## WORK ORDER
Reproduce the listing word for word, leaving every picture behind.

## DATA FOR THIS EXERCISE
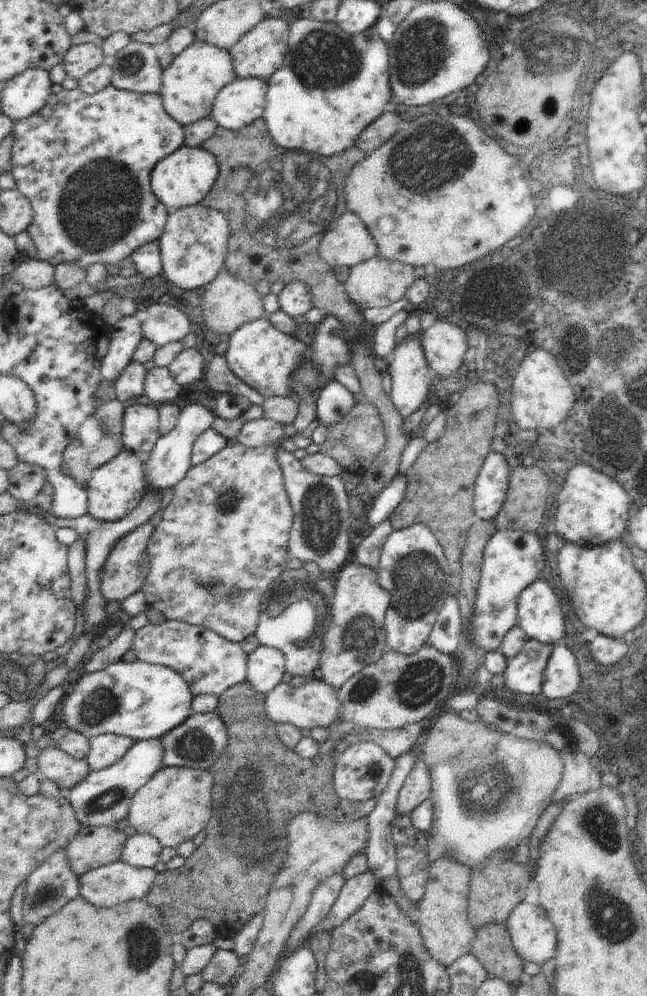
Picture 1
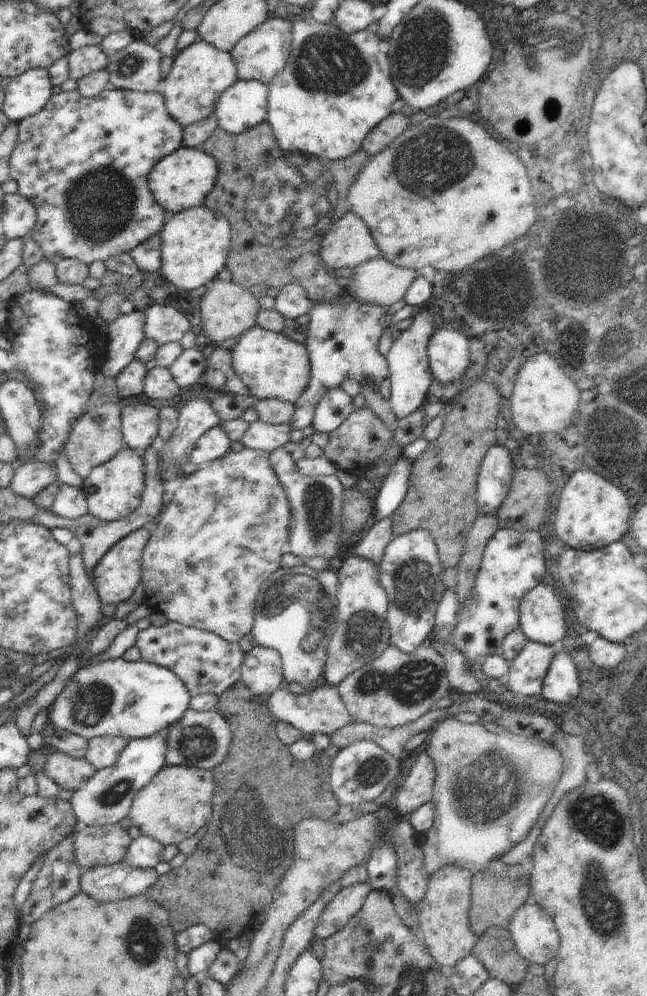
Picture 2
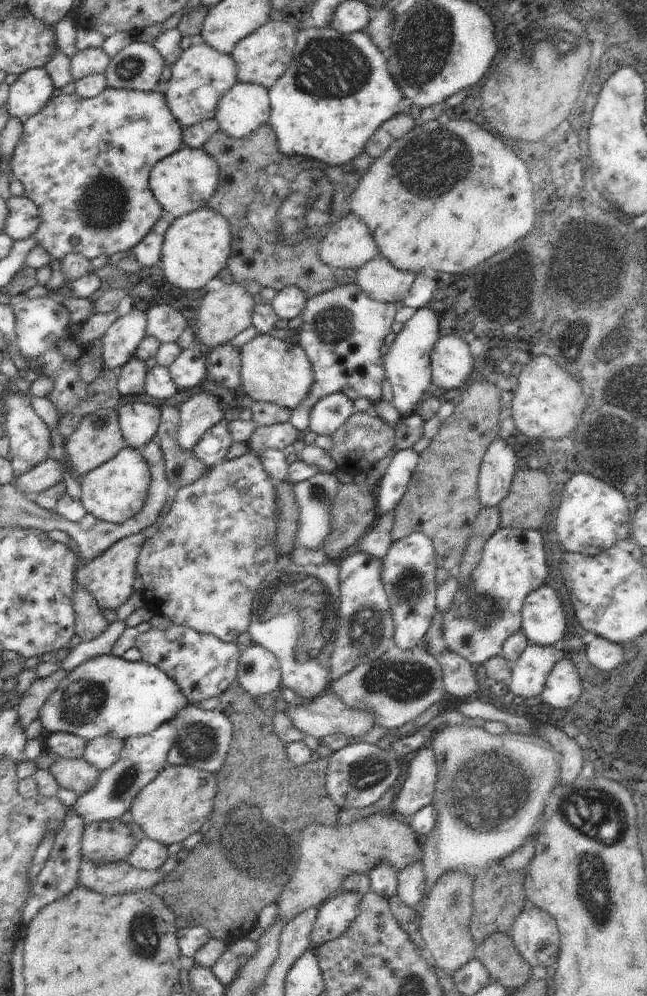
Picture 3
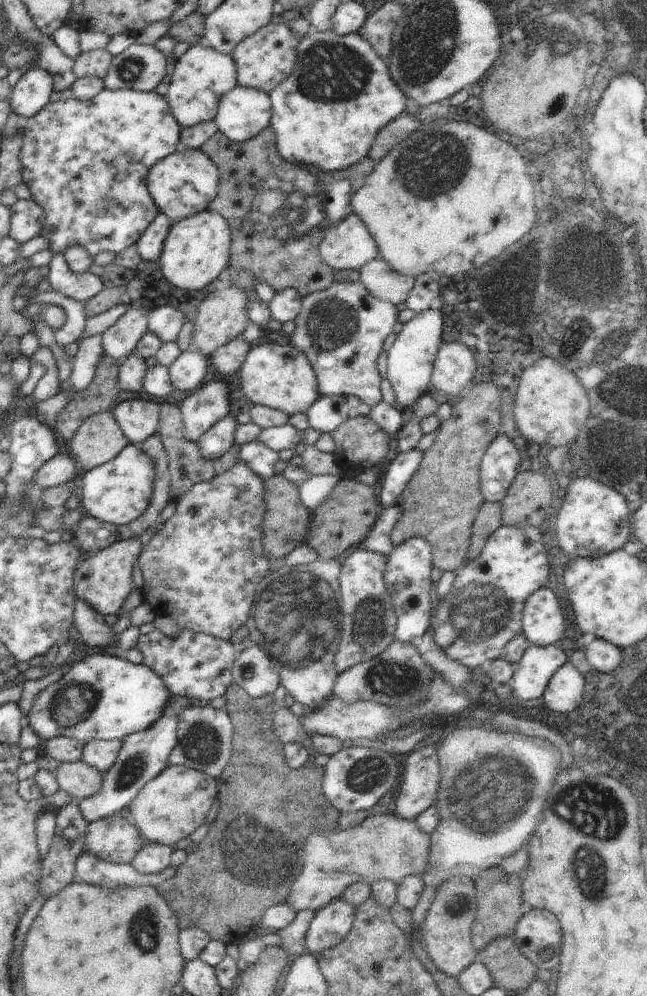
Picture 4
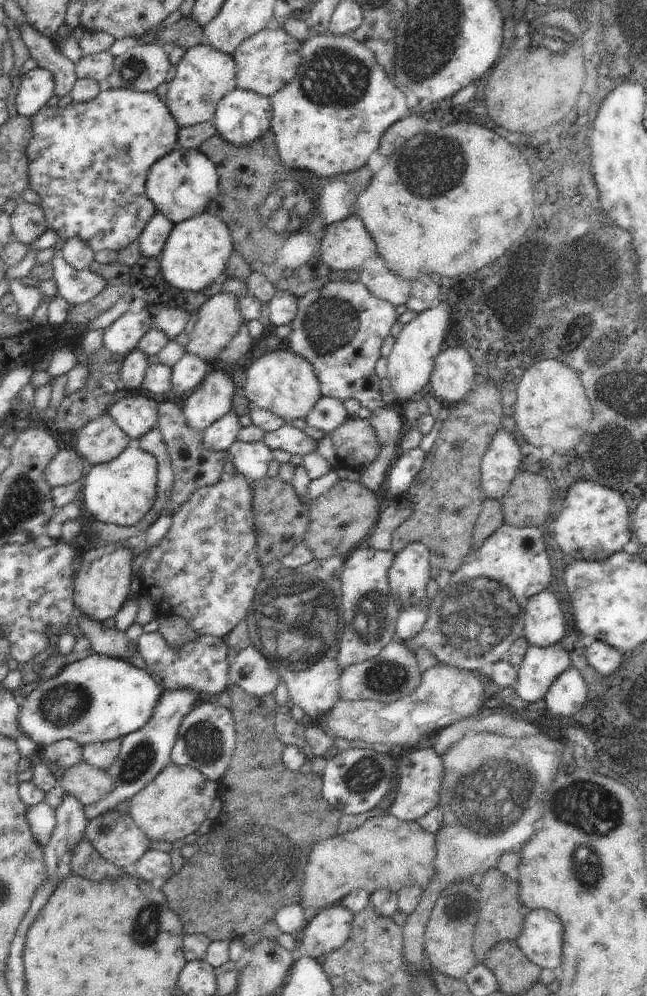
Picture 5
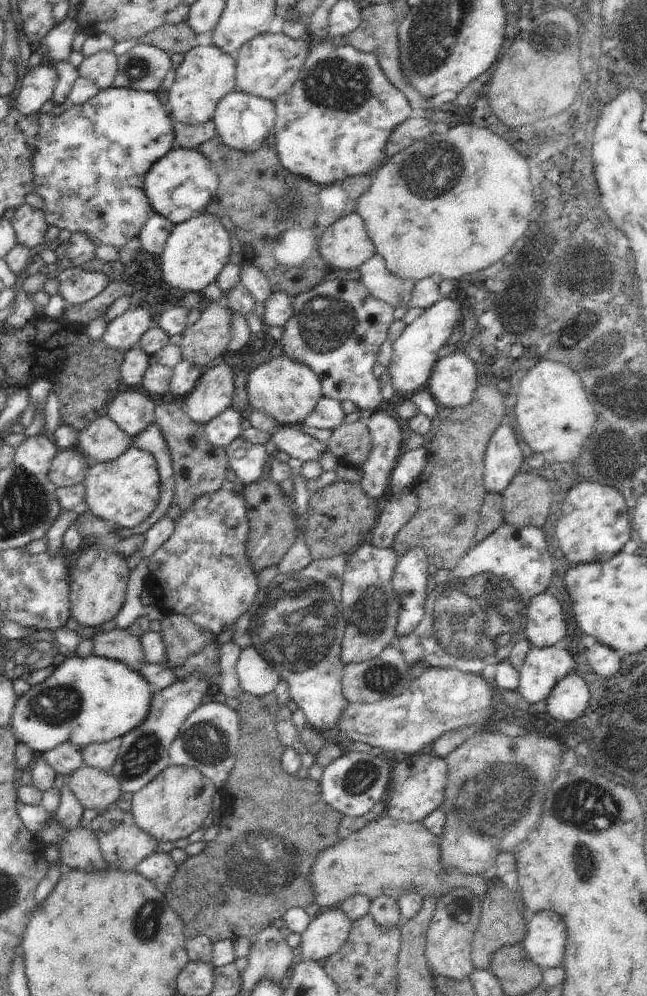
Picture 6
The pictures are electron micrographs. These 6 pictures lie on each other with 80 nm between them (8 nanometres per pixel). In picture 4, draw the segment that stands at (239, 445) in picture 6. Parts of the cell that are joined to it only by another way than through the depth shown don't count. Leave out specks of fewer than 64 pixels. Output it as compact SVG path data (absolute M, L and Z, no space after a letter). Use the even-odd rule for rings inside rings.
M258 440L244 444L244 446L240 445L238 462L248 464L248 468L262 479L276 476L275 464L279 460L280 457L277 451L271 450Z

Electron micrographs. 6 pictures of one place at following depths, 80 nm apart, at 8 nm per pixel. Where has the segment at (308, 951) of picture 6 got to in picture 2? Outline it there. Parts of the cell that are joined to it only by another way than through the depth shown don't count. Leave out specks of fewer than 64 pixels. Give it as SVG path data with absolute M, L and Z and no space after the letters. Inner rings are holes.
M369 881L340 889L318 919L314 929L315 940L328 939L342 930L358 914L370 891Z

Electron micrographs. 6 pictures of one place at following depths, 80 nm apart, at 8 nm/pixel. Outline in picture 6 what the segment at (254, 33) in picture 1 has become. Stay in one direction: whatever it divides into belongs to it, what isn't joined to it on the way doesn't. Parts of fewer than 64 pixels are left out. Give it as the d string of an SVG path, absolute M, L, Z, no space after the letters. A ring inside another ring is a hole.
M264 33L255 36L240 48L236 57L235 90L269 101L276 101L286 94L298 78L308 58L310 41L307 38L292 39L284 33Z

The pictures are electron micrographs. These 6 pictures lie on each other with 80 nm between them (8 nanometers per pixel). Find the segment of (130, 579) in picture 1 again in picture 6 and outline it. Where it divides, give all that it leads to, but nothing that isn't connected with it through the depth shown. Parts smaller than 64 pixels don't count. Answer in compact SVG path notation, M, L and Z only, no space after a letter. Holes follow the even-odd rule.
M89 550L79 553L74 566L68 568L70 616L87 627L100 627L116 618L125 601L130 573L126 559L115 552Z

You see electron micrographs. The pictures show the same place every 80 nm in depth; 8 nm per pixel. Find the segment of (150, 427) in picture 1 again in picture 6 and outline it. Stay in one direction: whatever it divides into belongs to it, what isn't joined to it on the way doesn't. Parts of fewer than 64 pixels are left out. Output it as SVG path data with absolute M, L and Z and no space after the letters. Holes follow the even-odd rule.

## RESPONSE AREA
Picture 1
Picture 2
Picture 3
Picture 4
Picture 5
Picture 6
The pictures are electron micrographs. These 6 pictures lie on each other with 80 nm between them (8 nanometres per pixel). In picture 4, draw the segment that stands at (239, 445) in picture 6. Parts of the cell that are joined to it only by another way than through the depth shown don't count. Leave out specks of fewer than 64 pixels. Output it as compact SVG path data (absolute M, L and Z, no space after a letter). Use the even-odd rule for rings inside rings.
M258 440L244 444L244 446L240 445L238 462L248 464L248 468L262 479L276 476L275 464L279 460L280 457L277 451L271 450Z

Electron micrographs. 6 pictures of one place at following depths, 80 nm apart, at 8 nm per pixel. Where has the segment at (308, 951) of picture 6 got to in picture 2? Outline it there. Parts of the cell that are joined to it only by another way than through the depth shown don't count. Leave out specks of fewer than 64 pixels. Give it as SVG path data with absolute M, L and Z and no space after the letters. Inner rings are holes.
M369 881L340 889L318 919L314 929L315 940L328 939L342 930L358 914L370 891Z

Electron micrographs. 6 pictures of one place at following depths, 80 nm apart, at 8 nm/pixel. Outline in picture 6 what the segment at (254, 33) in picture 1 has become. Stay in one direction: whatever it divides into belongs to it, what isn't joined to it on the way doesn't. Parts of fewer than 64 pixels are left out. Give it as the d string of an SVG path, absolute M, L, Z, no space after the letters. A ring inside another ring is a hole.
M264 33L255 36L240 48L236 57L235 90L269 101L276 101L286 94L298 78L308 58L310 41L307 38L292 39L284 33Z

The pictures are electron micrographs. These 6 pictures lie on each other with 80 nm between them (8 nanometers per pixel). Find the segment of (130, 579) in picture 1 again in picture 6 and outline it. Where it divides, give all that it leads to, but nothing that isn't connected with it through the depth shown. Parts smaller than 64 pixels don't count. Answer in compact SVG path notation, M, L and Z only, no space after a letter. Holes follow the even-odd rule.
M89 550L79 553L74 566L68 568L70 616L87 627L100 627L116 618L125 601L130 573L126 559L115 552Z

You see electron micrographs. The pictures show the same place every 80 nm in depth; 8 nm per pixel. Find the segment of (150, 427) in picture 1 again in picture 6 and outline it. Stay in one direction: whatever it divides into belongs to it, what isn't joined to it on the way doesn't. Parts of fewer than 64 pixels are left out. Output it as SVG path data with absolute M, L and Z and no space after the letters. Holes follow the even-odd rule.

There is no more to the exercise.